### ASSIGNED TASK
Your reproduction of the entries should be exact and should contain no pictures.

◇ ◇ ◇ ◇ ◇

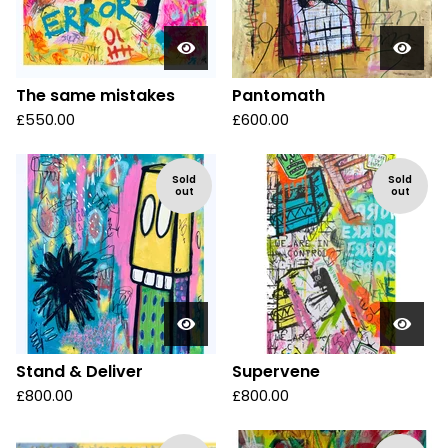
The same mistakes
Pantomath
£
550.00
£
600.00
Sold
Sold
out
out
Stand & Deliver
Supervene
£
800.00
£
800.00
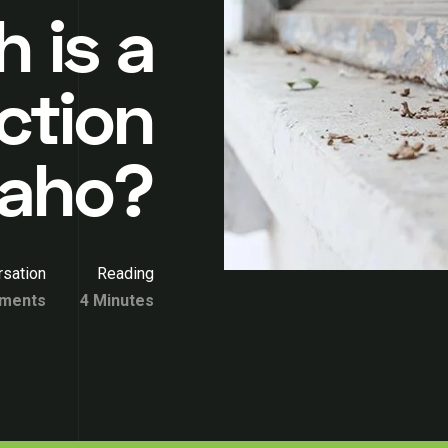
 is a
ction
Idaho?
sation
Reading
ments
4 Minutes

◇ ◇ ◇ ◇ ◇

### SOLUTION TO THIS TASK
The same mistakes
Pantomath
£
550.00
£
600.00
Sold
Sold
out
out
Stand & Deliver
Supervene
£
800.00
£
800.00
 is a
ction
Idaho?
sation
Reading
ments
4 Minutes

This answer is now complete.